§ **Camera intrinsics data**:
──────────────────────────────

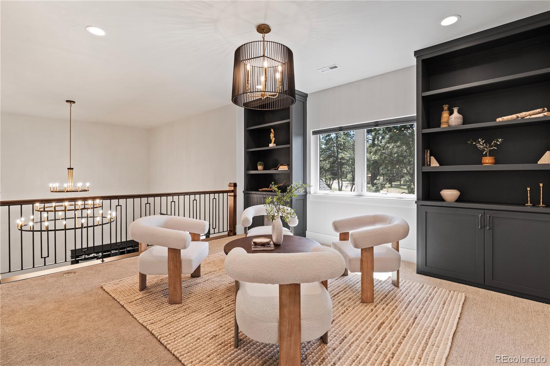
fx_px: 260
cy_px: 183
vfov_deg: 70.4
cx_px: 275
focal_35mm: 17
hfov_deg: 93.3
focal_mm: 17
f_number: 8
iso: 400
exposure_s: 1.6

──────────────────────────────

§ **Work task**: Give every entry again word for word; no images belong in the copy.

§ **Result**:
fx_px: 260
cy_px: 183
vfov_deg: 70.4
cx_px: 275
focal_35mm: 17
hfov_deg: 93.3
focal_mm: 17
f_number: 8
iso: 400
exposure_s: 1.6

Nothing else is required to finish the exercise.